Chat DAG: Conversation Shape

The session conversation itself is visualized as a DAG through vector/loki before the datastore is finalized. It lets me follow the flow from user request -> orchestrator -> Scheduler Decisions -> Dependencies -> worker -> orchestrator and see which worker was spawned from which turn.

Familiar Chat DAG dashboard showing the conversation graph from user request through orchestrator and workers
Familiar Chat DAG. The user request passes through grandpa orchestrator, branches into coder/tester worker sessions, and returns to the orchestrator.

Orchestrator Decisions: Inside the Decisions

This dashboard breaks down orchestrator decisions.

Familiar Orchestrator Decisions dashboard showing orchestrator turns, planned worker calls, dependency edges, and recovery signals
Familiar Orchestrator Decisions. The depends_on scheduling graph shows dispatch, partial outcomes, blocked dependencies, and recovery signals.

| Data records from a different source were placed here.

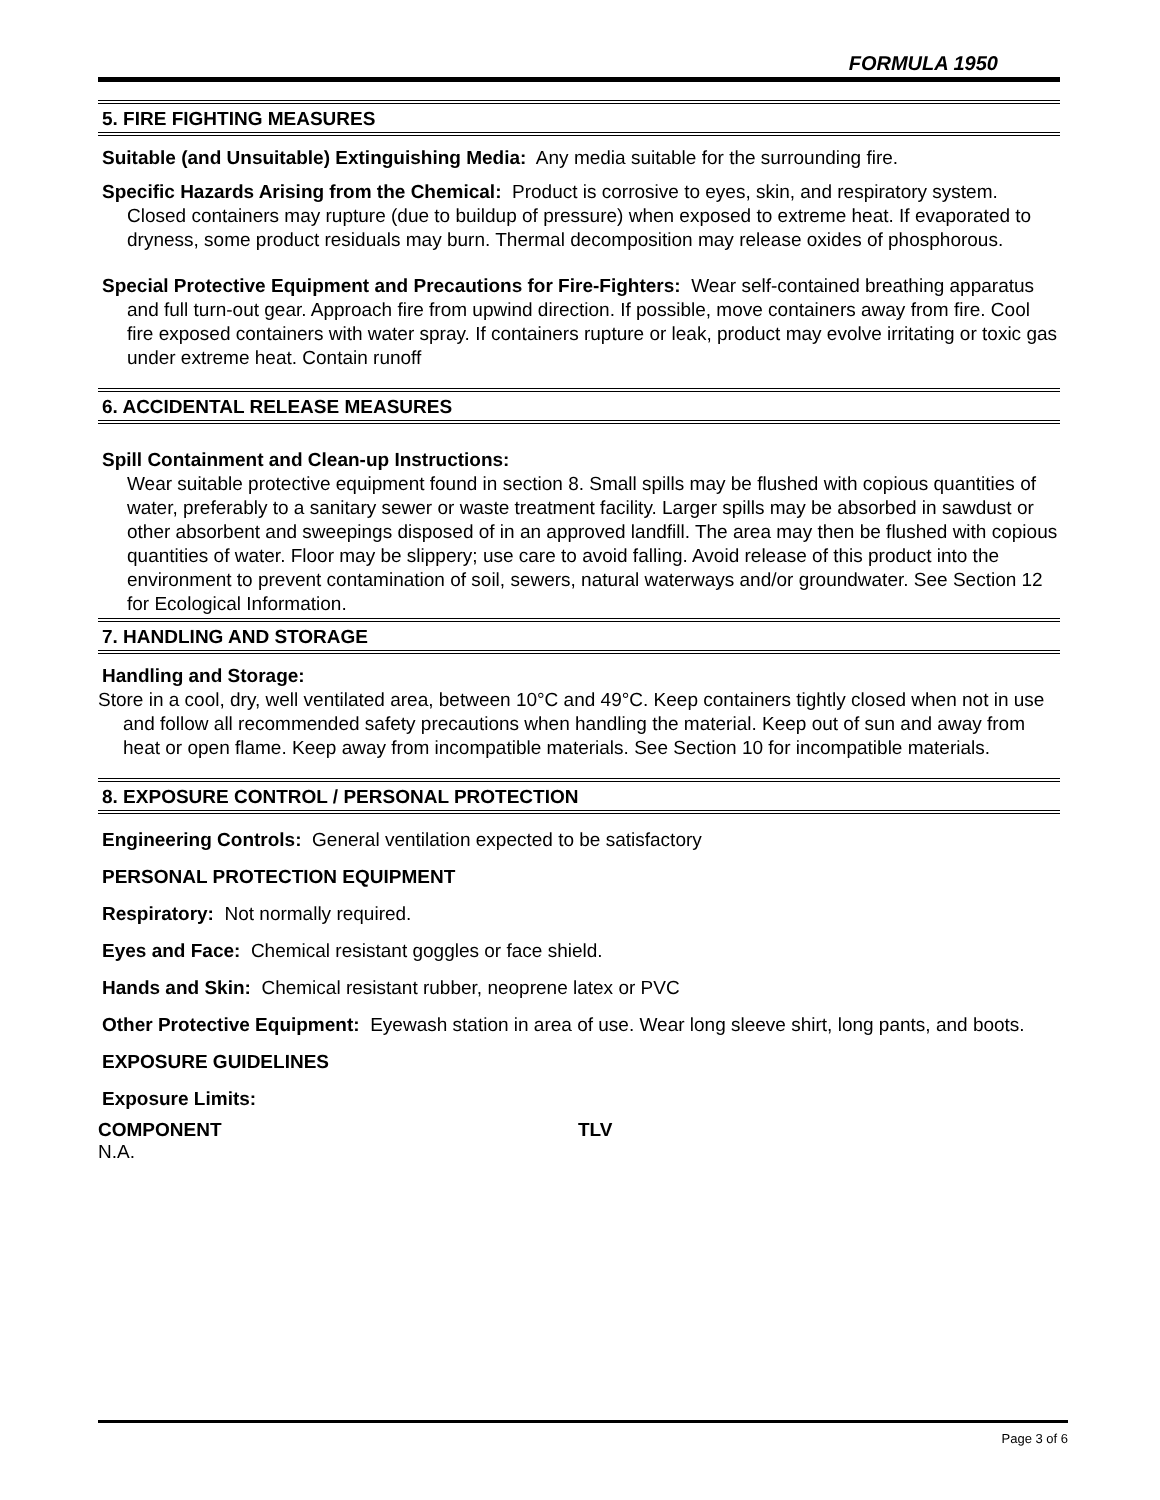FORMULA 1950
5. FIRE FIGHTING MEASURES
Suitable (and Unsuitable) Extinguishing Media: Any media suitable for the surrounding fire.
Specific Hazards Arising from the Chemical: Product is corrosive to eyes, skin, and respiratory system. Closed containers may rupture (due to buildup of pressure) when exposed to extreme heat. If evaporated to dryness, some product residuals may burn. Thermal decomposition may release oxides of phosphorous.
Special Protective Equipment and Precautions for Fire-Fighters: Wear self-contained breathing apparatus and full turn-out gear. Approach fire from upwind direction. If possible, move containers away from fire. Cool fire exposed containers with water spray. If containers rupture or leak, product may evolve irritating or toxic gas under extreme heat. Contain runoff
6. ACCIDENTAL RELEASE MEASURES
Spill Containment and Clean-up Instructions:
Wear suitable protective equipment found in section 8. Small spills may be flushed with copious quantities of water, preferably to a sanitary sewer or waste treatment facility. Larger spills may be absorbed in sawdust or other absorbent and sweepings disposed of in an approved landfill. The area may then be flushed with copious quantities of water. Floor may be slippery; use care to avoid falling. Avoid release of this product into the environment to prevent contamination of soil, sewers, natural waterways and/or groundwater. See Section 12 for Ecological Information.
7. HANDLING AND STORAGE
Handling and Storage:
Store in a cool, dry, well ventilated area, between 10°C and 49°C. Keep containers tightly closed when not in use and follow all recommended safety precautions when handling the material. Keep out of sun and away from heat or open flame. Keep away from incompatible materials. See Section 10 for incompatible materials.
8. EXPOSURE CONTROL / PERSONAL PROTECTION
Engineering Controls: General ventilation expected to be satisfactory
PERSONAL PROTECTION EQUIPMENT
Respiratory: Not normally required.
Eyes and Face: Chemical resistant goggles or face shield.
Hands and Skin: Chemical resistant rubber, neoprene latex or PVC
Other Protective Equipment: Eyewash station in area of use. Wear long sleeve shirt, long pants, and boots.
EXPOSURE GUIDELINES
Exposure Limits:
| COMPONENT | TLV |
| --- | --- |
| N.A. | |
Page 3 of 6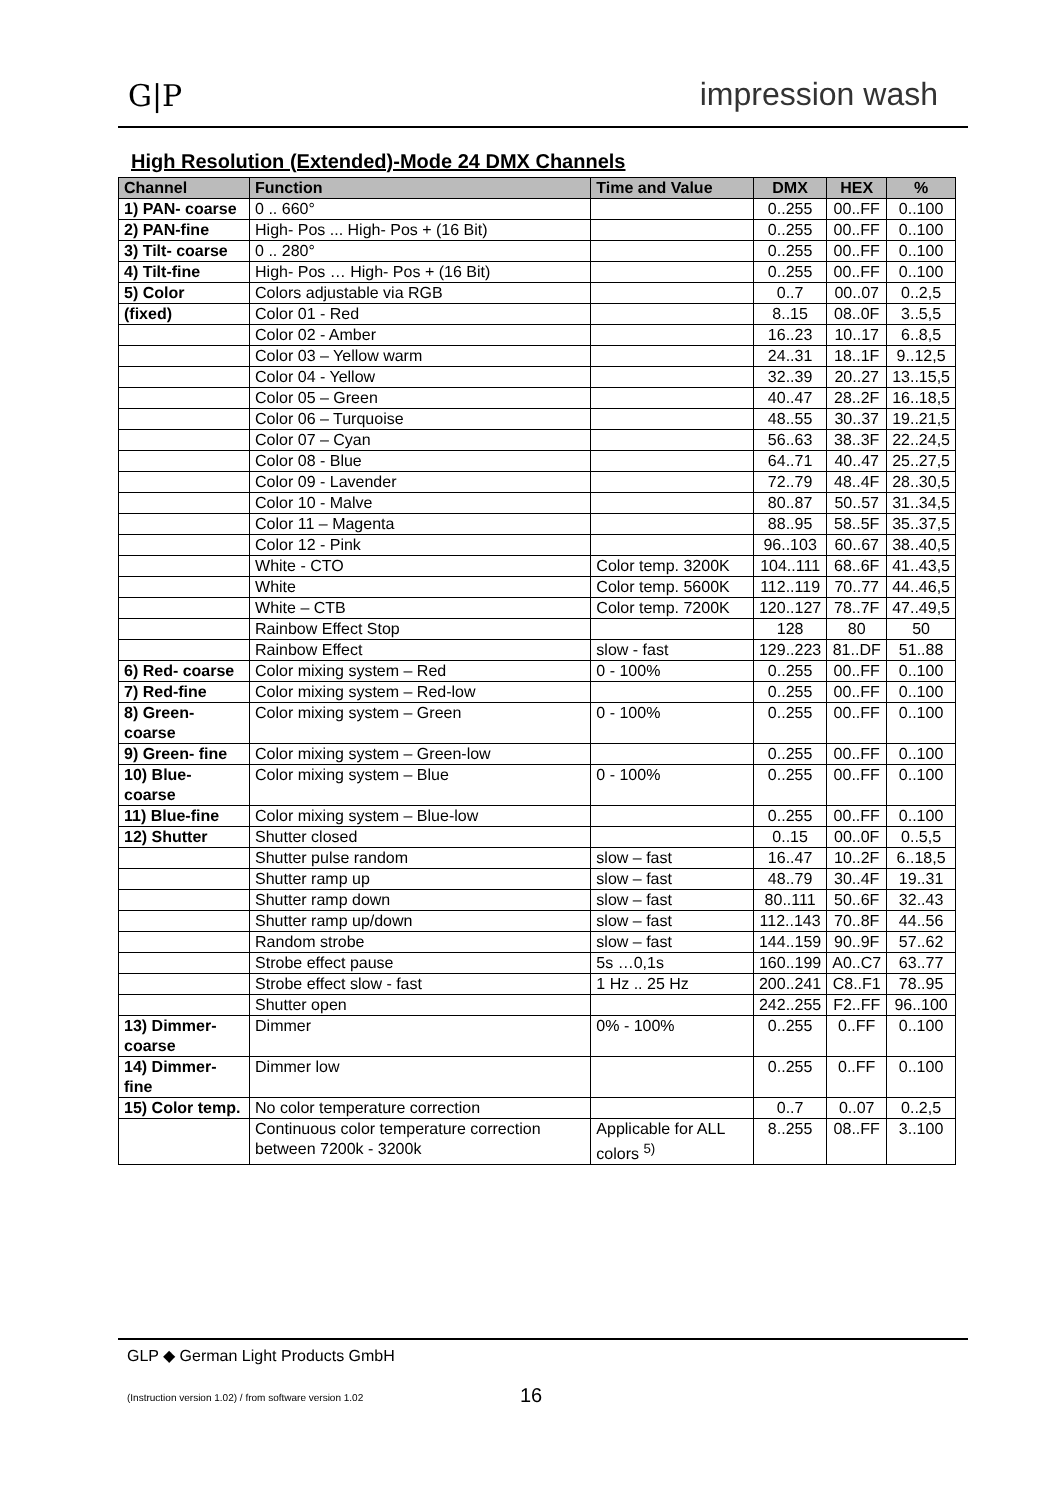G|P impression wash
High Resolution (Extended)-Mode 24 DMX Channels
| Channel | Function | Time and Value | DMX | HEX | % |
| --- | --- | --- | --- | --- | --- |
| 1) PAN- coarse | 0 .. 660° | | 0..255 | 00..FF | 0..100 |
| 2) PAN-fine | High- Pos ... High- Pos + (16 Bit) | | 0..255 | 00..FF | 0..100 |
| 3) Tilt- coarse | 0 .. 280° | | 0..255 | 00..FF | 0..100 |
| 4) Tilt-fine | High- Pos … High- Pos + (16 Bit) | | 0..255 | 00..FF | 0..100 |
| 5) Color | Colors adjustable via RGB | | 0..7 | 00..07 | 0..2,5 |
| (fixed) | Color 01 - Red | | 8..15 | 08..0F | 3..5,5 |
| | Color 02 - Amber | | 16..23 | 10..17 | 6..8,5 |
| | Color 03 – Yellow warm | | 24..31 | 18..1F | 9..12,5 |
| | Color 04 - Yellow | | 32..39 | 20..27 | 13..15,5 |
| | Color 05 – Green | | 40..47 | 28..2F | 16..18,5 |
| | Color 06 – Turquoise | | 48..55 | 30..37 | 19..21,5 |
| | Color 07 – Cyan | | 56..63 | 38..3F | 22..24,5 |
| | Color 08 - Blue | | 64..71 | 40..47 | 25..27,5 |
| | Color 09 - Lavender | | 72..79 | 48..4F | 28..30,5 |
| | Color 10 - Malve | | 80..87 | 50..57 | 31..34,5 |
| | Color 11 – Magenta | | 88..95 | 58..5F | 35..37,5 |
| | Color 12 - Pink | | 96..103 | 60..67 | 38..40,5 |
| | White - CTO | Color temp. 3200K | 104..111 | 68..6F | 41..43,5 |
| | White | Color temp. 5600K | 112..119 | 70..77 | 44..46,5 |
| | White – CTB | Color temp. 7200K | 120..127 | 78..7F | 47..49,5 |
| | Rainbow Effect Stop | | 128 | 80 | 50 |
| | Rainbow Effect | slow - fast | 129..223 | 81..DF | 51..88 |
| 6) Red- coarse | Color mixing system – Red | 0 - 100% | 0..255 | 00..FF | 0..100 |
| 7) Red-fine | Color mixing system – Red-low | | 0..255 | 00..FF | 0..100 |
| 8) Green- coarse | Color mixing system – Green | 0 - 100% | 0..255 | 00..FF | 0..100 |
| 9) Green- fine | Color mixing system – Green-low | | 0..255 | 00..FF | 0..100 |
| 10) Blue- coarse | Color mixing system – Blue | 0 - 100% | 0..255 | 00..FF | 0..100 |
| 11) Blue-fine | Color mixing system – Blue-low | | 0..255 | 00..FF | 0..100 |
| 12) Shutter | Shutter closed | | 0..15 | 00..0F | 0..5,5 |
| | Shutter pulse random | slow – fast | 16..47 | 10..2F | 6..18,5 |
| | Shutter ramp up | slow – fast | 48..79 | 30..4F | 19..31 |
| | Shutter ramp down | slow – fast | 80..111 | 50..6F | 32..43 |
| | Shutter ramp up/down | slow – fast | 112..143 | 70..8F | 44..56 |
| | Random strobe | slow – fast | 144..159 | 90..9F | 57..62 |
| | Strobe effect pause | 5s …0,1s | 160..199 | A0..C7 | 63..77 |
| | Strobe effect slow - fast | 1 Hz .. 25 Hz | 200..241 | C8..F1 | 78..95 |
| | Shutter open | | 242..255 | F2..FF | 96..100 |
| 13) Dimmer- coarse | Dimmer | 0% - 100% | 0..255 | 0..FF | 0..100 |
| 14) Dimmer- fine | Dimmer low | | 0..255 | 0..FF | 0..100 |
| 15) Color temp. | No color temperature correction | | 0..7 | 0..07 | 0..2,5 |
| | Continuous color temperature correction between 7200k - 3200k | Applicable for ALL colors <sup>5)</sup> | 8..255 | 08..FF | 3..100 |
GLP ◆ German Light Products GmbH
(Instruction version 1.02) / from software version 1.02
16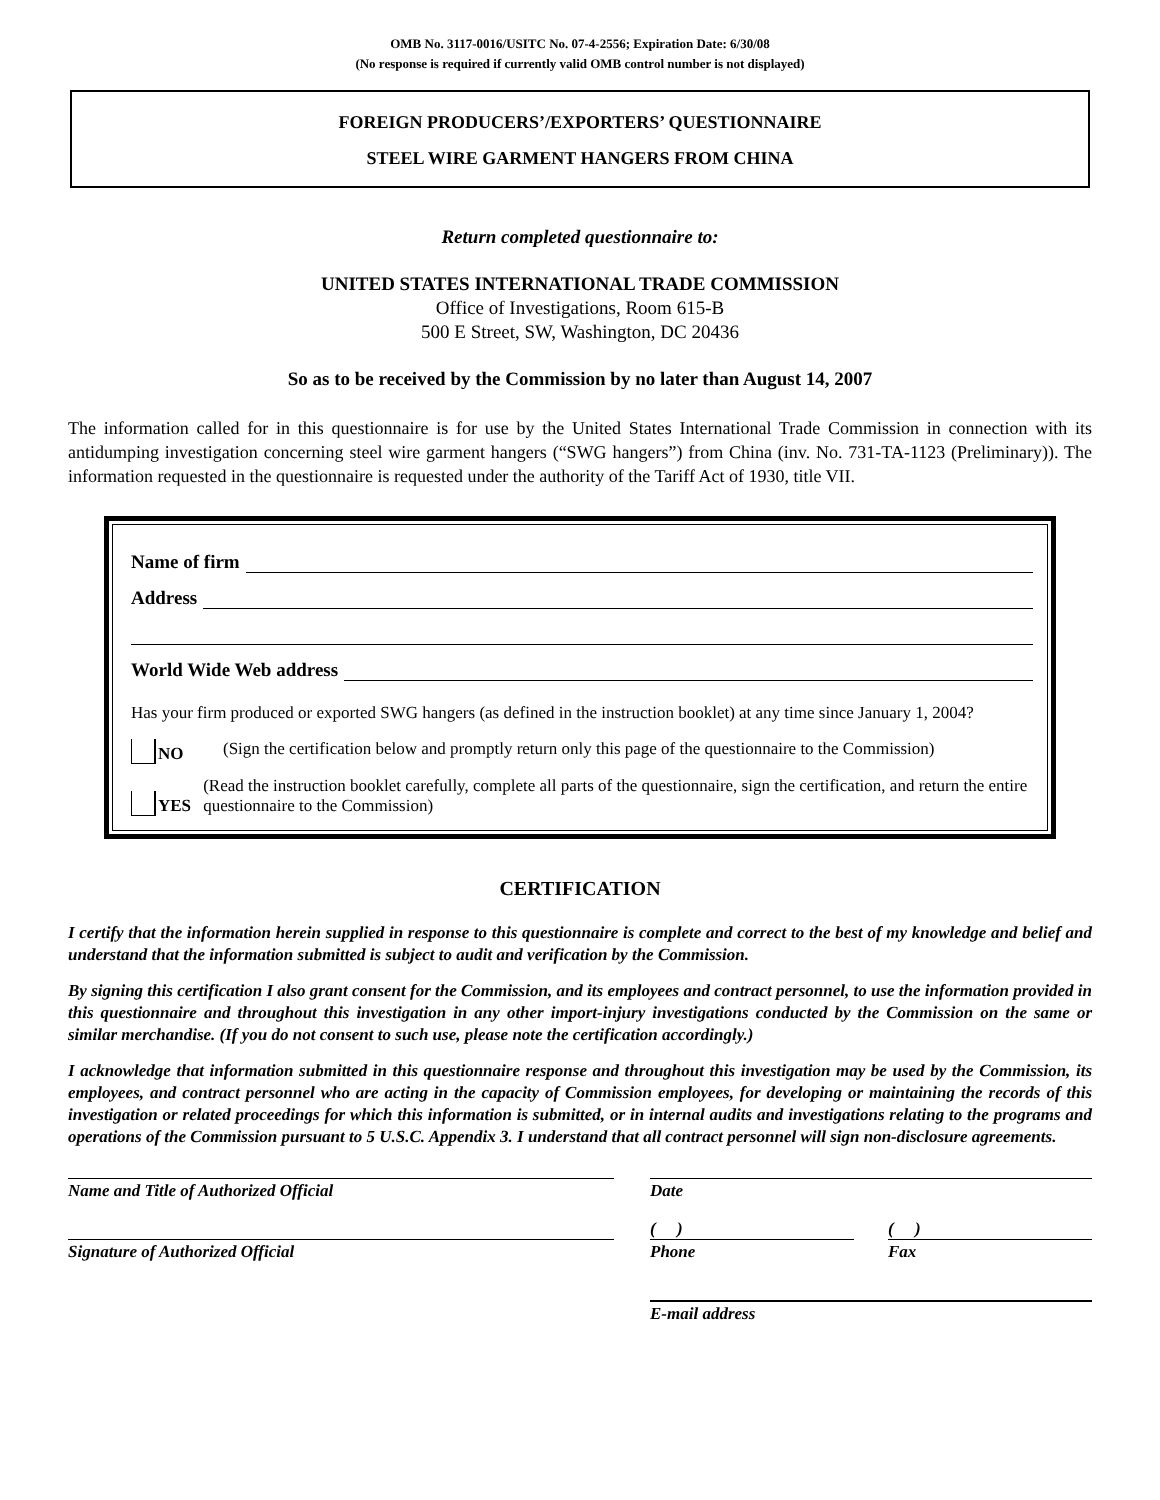OMB No. 3117-0016/USITC No. 07-4-2556; Expiration Date: 6/30/08
(No response is required if currently valid OMB control number is not displayed)
FOREIGN PRODUCERS’/EXPORTERS’ QUESTIONNAIRE
STEEL WIRE GARMENT HANGERS FROM CHINA
Return completed questionnaire to:
UNITED STATES INTERNATIONAL TRADE COMMISSION
Office of Investigations, Room 615-B
500 E Street, SW, Washington, DC 20436
So as to be received by the Commission by no later than August 14, 2007
The information called for in this questionnaire is for use by the United States International Trade Commission in connection with its antidumping investigation concerning steel wire garment hangers (“SWG hangers”) from China (inv. No. 731-TA-1123 (Preliminary)). The information requested in the questionnaire is requested under the authority of the Tariff Act of 1930, title VII.
Name of firm
Address
World Wide Web address
Has your firm produced or exported SWG hangers (as defined in the instruction booklet) at any time since January 1, 2004?
NO (Sign the certification below and promptly return only this page of the questionnaire to the Commission)
YES (Read the instruction booklet carefully, complete all parts of the questionnaire, sign the certification, and return the entire questionnaire to the Commission)
CERTIFICATION
I certify that the information herein supplied in response to this questionnaire is complete and correct to the best of my knowledge and belief and understand that the information submitted is subject to audit and verification by the Commission.
By signing this certification I also grant consent for the Commission, and its employees and contract personnel, to use the information provided in this questionnaire and throughout this investigation in any other import-injury investigations conducted by the Commission on the same or similar merchandise. (If you do not consent to such use, please note the certification accordingly.)
I acknowledge that information submitted in this questionnaire response and throughout this investigation may be used by the Commission, its employees, and contract personnel who are acting in the capacity of Commission employees, for developing or maintaining the records of this investigation or related proceedings for which this information is submitted, or in internal audits and investigations relating to the programs and operations of the Commission pursuant to 5 U.S.C. Appendix 3. I understand that all contract personnel will sign non-disclosure agreements.
Name and Title of Authorized Official Date
Signature of Authorized Official
( )
Phone
( )
Fax
E-mail address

Guard Calls: Blocking and Recovering from Unsafe Behavior

The system has a Guard layer that stops or redirects agent behavior at runtime. In this session there were 40 Guard Calls: 11 blocking, 29 non-blocking, with a Block Rate of 27.5%.

Actioncallsblocking
downgrade_fulfillment250
reject_tool_call77
record_proposed_path40
reject_unowned_write44
Familiar Guard Calls dashboard showing Guard Calls 40, Blocking 11, Non-blocking 29, and Block Rate 27.5%
Familiar Guard Calls. downgrade_fulfillment does not block, while reject_tool_call and reject_unowned_write do block, showing the design split by guard action.

MOLsEV: Prompt Quality and Role Synergy

Familiar MOLsEV dashboard showing Attempt-1 structured output 100%, Contract Acceptance 83.3%, and Synergy Rate 94.4%
Familiar MOLsEV. Step-3.7-Flash is stable on first-attempt structured output, while contract acceptance still reflects the later repair loops.

Result

It took about one hour to reach a fully working state. The “mostly working” state, roughly 70%, came in about 24 minutes. The first half moved fast, and the final tightening took more time.

Out of seven deliverables, about two passed command-based startup without manual edits.

  • Django admin worked as-is
  • The API worked
  • api/docs, the Swagger UI, was generated with auth and v1 resources listed
  • Seed data was loaded

The remaining five needed light fixes. Opening api/docs showed realistic domain resources such as auth/token, reservations, reservation-holds, waitlist, availability/report, and cover-forecast/report, including both CRUD and report-style endpoints.

Swagger UI for the Restaurant Domain showing auth token, reservation-holds, reservations, waitlist, and other API resources
Generated `/api/docs`. It includes auth, reservation holds, reservations, waitlist, availability report, and cover forecast report resources that fit the restaurant reservation domain.

Notes

Step-3.7-Flash is quite good as a local orchestrator. Step-3.5 was already strong for orchestration, but this is better. Task decomposition and dependency resolution were stable, and the Attempt-1 structured-output rate of 100% shows that it follows the wire format well. In the vLLM interval aggregation, TG averaged 176.6 tok/s, with a median of 175.7 tok/s and a range of 153.9-201.1 tok/s. Prefix cache hit rate stayed stable at 81.5-81.8%. The context-window manager kept roughly 70-90%, and my own ctxMgr was able to grow the cache across role sessions while keeping it around 80%.

In my environment, MTP did not work with NVFP4. SGLang with cu13 also failed because it only supported up to SM100. I tried GGUF through ik_llama as well, but crashes and output quality were unstable.

Roughly 70% of the development of this benchmark environment and dashboard set was done through Claude/Codex. What I mainly ask them to do is design and outline implementation. I spend more of my own time turning ideas from walks into experiments, watching observability dashboards, finding hypotheses, and feeding those back into implementation. If observability is built first, this hypothesis -> implementation loop becomes much faster, so I think that is the part to prepare first.